I'm spry as a cricket, an' so be you, yet Frank an' Jennie expect us ter stay cooped up here as if we was old--really old, ninety or a hundred, ye know--an' 't ain't fair. Why, we _will_ be old one of these days!"
"I know it, Hezekiah."
"We couldn't go much when we was younger," he resumed. "Even our weddin'
trip was chopped right off short 'fore it even begun."

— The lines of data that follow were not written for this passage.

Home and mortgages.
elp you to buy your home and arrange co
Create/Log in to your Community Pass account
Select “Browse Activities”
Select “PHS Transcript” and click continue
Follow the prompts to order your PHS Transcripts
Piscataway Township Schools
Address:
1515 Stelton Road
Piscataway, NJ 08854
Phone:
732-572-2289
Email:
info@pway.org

A tender light came into the dim old eyes opposite.
"I know, dear, an' what plans we had!" cried Abigail; "Boston, an'
Bunker Hill, an' Faneuil Hall."
The old man suddenly squared his shoulders and threw back his head.
"Abby, look a' here! Do ye remember that money I've been savin' off an'
on when I could git a dollar here an' there that was extra? Well, there's as much as ten of 'em now, an' I'm agoin' ter spend 'em--all of 'em mebbe. I'm _agoin'_ ter ride in them 'lectric-cars, an' so be you. An' I ain't goin' ter no old country fair, neither, an' no more be you. Look a' here, Abby, the folks are goin' again ter-morrer ter the fair, ain't they?"
Abigail nodded mutely. Her eyes were beginning to shine.
"Well," resumed Hezekiah, "when they go we'll be settin' in the sun where they say we'd oughter be. But we ain't agoin' ter stay there, Abby. We're goin' down the road an' git on them 'lectric-cars, an' when we git ter the Junction we're agoin' ter take the steam cars fer Boston.
What if 'tis thirty miles! I calc'late we're equal to 'em. We'll have one good time, an' we won't come home until in the evenin'. We'll see Faneuil Hall an' Bunker Hill, an' you shall buy a new cap, an' ride in the subway. If there's a preachin' service we'll go ter that. They have 'em sometimes weekdays, ye know."
"Oh, Hezekiah, we--couldn't!" gasped the little old woman.
"Pooh! 'Course we could. Listen!" And Hezekiah proceeded to unfold his plans more in detail.